A Spectrum of Code Reuse
The first rule of code reuse is: don’t.
Ok, that’s (mostly) a joke. But let’s explore some of the tradeoffs you make when deciding how and when to reuse code. Along the way, we’ll see some interesting parallels to branches in version control.
Consider the following project structure:
PS.DataAccess
PS.Web
-> PS.DataAccess
PS.Listener
-> PS.DataAccess
Here, PS.Web
and PS.Listener
are two applications deployed from the same codebase.
PS.DataAccess
represents code that is used by both applications for accessing the database.
In our zeal for maximum modularity, we might be tempted to package up PS.DataAccess
and reference it through our package manager (such as npm).
Doing so introduces a layer of indirection that we should be aware of.
Indirection Beware
Before, when we had a direct code dependency in the same repository, any time we made an update to PS.DataAccess
, both of our applications would immediately get the new update (pending a deploy, of course).
If we’re referencing a package in our package manager, on the other hand, we now have the option to delay upgrading. The longer we wait, the more painful it will be to upgrade.

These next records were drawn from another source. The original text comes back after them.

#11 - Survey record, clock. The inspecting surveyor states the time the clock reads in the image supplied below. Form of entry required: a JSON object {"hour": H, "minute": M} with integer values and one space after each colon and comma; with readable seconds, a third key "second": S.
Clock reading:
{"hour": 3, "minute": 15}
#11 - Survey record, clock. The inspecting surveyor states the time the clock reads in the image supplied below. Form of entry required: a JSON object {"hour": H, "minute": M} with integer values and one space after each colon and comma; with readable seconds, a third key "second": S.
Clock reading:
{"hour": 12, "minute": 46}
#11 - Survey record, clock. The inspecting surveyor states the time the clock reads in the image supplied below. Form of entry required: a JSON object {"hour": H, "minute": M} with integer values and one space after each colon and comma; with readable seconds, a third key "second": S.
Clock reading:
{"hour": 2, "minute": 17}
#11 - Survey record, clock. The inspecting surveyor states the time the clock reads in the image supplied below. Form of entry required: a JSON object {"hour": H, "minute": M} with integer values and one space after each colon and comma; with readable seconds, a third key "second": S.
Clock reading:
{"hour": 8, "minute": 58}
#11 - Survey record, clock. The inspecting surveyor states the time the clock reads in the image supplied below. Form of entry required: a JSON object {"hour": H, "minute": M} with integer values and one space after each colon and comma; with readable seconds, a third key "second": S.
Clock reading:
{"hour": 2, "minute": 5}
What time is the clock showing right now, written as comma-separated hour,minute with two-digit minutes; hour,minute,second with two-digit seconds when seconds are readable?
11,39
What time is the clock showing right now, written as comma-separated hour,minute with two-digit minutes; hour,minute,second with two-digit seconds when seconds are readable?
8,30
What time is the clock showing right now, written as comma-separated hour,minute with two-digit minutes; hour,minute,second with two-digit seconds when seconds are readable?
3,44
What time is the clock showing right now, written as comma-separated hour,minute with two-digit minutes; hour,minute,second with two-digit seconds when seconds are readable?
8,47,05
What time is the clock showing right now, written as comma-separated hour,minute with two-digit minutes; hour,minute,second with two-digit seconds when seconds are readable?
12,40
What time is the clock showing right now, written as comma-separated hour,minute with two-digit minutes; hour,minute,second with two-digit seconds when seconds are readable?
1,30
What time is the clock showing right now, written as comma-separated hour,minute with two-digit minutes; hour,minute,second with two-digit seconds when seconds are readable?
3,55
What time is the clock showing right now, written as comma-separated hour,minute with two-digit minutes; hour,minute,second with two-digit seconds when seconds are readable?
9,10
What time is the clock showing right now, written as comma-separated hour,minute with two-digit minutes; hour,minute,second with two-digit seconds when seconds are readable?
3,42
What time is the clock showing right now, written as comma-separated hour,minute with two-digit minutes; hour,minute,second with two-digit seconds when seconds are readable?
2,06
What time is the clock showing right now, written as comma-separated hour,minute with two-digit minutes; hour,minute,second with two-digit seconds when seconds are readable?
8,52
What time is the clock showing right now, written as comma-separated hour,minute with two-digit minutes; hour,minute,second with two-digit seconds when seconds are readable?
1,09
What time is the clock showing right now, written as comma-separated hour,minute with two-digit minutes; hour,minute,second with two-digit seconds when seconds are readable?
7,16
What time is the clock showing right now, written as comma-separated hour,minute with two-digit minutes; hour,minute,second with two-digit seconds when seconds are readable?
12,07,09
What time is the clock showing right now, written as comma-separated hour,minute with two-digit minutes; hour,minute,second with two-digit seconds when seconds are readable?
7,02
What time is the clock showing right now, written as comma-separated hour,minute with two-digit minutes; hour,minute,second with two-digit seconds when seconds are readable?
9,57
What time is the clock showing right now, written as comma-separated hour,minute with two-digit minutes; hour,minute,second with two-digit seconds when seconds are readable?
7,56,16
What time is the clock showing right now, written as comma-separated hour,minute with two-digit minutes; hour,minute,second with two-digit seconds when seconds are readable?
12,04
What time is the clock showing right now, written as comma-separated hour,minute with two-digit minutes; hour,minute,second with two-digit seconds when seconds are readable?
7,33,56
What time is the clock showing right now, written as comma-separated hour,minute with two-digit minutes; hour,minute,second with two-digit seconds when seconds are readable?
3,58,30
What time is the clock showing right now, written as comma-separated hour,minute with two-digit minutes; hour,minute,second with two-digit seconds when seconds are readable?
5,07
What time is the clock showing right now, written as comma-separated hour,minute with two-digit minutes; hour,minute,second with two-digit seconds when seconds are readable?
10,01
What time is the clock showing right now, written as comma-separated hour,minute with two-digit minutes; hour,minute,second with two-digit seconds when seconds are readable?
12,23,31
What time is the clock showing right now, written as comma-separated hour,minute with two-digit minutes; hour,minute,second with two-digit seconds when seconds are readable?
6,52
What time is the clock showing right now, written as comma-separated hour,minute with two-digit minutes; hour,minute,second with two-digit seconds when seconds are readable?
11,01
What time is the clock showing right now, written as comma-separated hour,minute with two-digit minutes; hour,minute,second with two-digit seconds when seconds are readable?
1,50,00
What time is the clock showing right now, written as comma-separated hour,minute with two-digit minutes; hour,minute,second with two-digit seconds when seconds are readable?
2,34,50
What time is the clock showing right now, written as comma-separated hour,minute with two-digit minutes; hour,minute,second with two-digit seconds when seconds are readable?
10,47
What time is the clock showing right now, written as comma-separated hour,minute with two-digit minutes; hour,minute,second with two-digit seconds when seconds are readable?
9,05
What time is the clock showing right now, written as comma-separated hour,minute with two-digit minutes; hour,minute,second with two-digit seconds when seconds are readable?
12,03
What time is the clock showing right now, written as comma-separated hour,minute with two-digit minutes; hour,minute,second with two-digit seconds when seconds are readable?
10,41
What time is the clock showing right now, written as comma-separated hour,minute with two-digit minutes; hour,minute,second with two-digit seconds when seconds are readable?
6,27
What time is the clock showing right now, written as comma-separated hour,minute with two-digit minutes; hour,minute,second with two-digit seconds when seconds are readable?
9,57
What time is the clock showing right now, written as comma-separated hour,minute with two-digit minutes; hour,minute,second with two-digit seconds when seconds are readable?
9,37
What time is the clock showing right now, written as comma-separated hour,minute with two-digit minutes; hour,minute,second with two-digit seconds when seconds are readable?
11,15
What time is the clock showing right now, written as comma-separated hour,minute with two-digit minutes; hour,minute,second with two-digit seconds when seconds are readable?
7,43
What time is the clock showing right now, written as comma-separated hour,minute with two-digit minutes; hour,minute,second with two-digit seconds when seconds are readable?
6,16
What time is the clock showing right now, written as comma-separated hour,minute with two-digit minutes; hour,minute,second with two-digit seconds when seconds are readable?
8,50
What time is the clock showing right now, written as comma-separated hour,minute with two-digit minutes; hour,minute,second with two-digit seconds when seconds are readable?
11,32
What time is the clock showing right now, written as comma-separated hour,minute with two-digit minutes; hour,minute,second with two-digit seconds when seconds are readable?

Further, it’s also possible for each of our applications to reference different versions of the package. That might seem like some nice flexibility to allow us to do things a little more piecemeal, but left unchecked we can end up in a situation with divergent versions (and behavior!) in production. That might be fine for generic utility libraries, but pretty risky for something as domain-specific and critical as our data access code, for example.
(If we’re not comfortable with this level of coupling — or is it cohesion? — between our applications, then perhaps they shouldn’t be sharing a database!)
Responding to Change
Let’s consider a concrete change that we might make in our data access code. Say we want to remove an old column from our database. To do so safely and without downtime, first we must stop reading from the column and deploy both applications. Then, we can stop writing to the column and deploy both applications. Finally, we can drop the column from the database.
If we’re referencing the data access code directly, we’ll be encouraged to do the right thing — both from a code cleanliness and safety standpoint — and deploy all the affected applications1 at each step of the way.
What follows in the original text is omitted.